Working Group Agrees on HIT Improvements

APRIL 01, 2005

Recommendations of the heparin-induced thrombocytopenia (HIT) Working Group found that systemwide improvements in the management of HIT are necessary to improve patient care. The group's main goals were to identify the most prominent gaps in HIT awareness to help enhance diagnosis and treatment to facilitate changes in HIT management that may result in favorable patient outcomes. A significant finding was that HIT is not recognized in many institutions.

"Physicians and other health care providers must regard HIT as a limb-and-life-threatening condition and approach care of the HIT patient with appropriate urgency,"said HIT Working Group moderator Larry Rice, MD. "We need a focused effort to increase physician awareness and facilitate the widespread adoption of aggressive HIT treatment strategies."

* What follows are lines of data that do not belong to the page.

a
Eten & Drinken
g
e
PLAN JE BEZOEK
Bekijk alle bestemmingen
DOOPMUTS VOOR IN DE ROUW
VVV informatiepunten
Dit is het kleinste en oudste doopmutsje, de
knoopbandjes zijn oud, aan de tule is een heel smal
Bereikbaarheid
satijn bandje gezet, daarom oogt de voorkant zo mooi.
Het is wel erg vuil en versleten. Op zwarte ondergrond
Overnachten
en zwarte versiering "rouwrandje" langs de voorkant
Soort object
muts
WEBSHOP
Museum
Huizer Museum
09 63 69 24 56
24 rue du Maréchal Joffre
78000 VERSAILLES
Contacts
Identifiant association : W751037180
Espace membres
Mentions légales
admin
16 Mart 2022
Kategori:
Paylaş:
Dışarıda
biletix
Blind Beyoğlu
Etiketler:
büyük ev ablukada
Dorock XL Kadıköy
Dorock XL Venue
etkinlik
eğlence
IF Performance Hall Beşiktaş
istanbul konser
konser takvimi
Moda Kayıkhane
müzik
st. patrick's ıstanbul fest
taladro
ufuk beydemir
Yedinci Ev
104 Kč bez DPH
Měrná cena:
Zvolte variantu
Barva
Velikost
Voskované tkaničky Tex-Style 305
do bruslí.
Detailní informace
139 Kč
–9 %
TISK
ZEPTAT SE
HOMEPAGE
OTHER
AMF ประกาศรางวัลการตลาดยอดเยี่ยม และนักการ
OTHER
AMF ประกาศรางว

The Group's recommendations include:

  • Implementing educational programs aimed to increase HIT awareness among all sectors of health care
  • Incorporating information technology to automate HIT screening within health care institutions
  • Educating hospital administrators and pharmacy managers about the importance of assessing the impact of early recognition and treatment
  • Developing tools to identify patients who should not be given heparin due to a history of HIT

The HIT Working Group is a consortium of 20 experts in anticoagulation medicine who recently held a series of meetings to discuss HIT management. GlaxoSmithKline sponsored the initiative.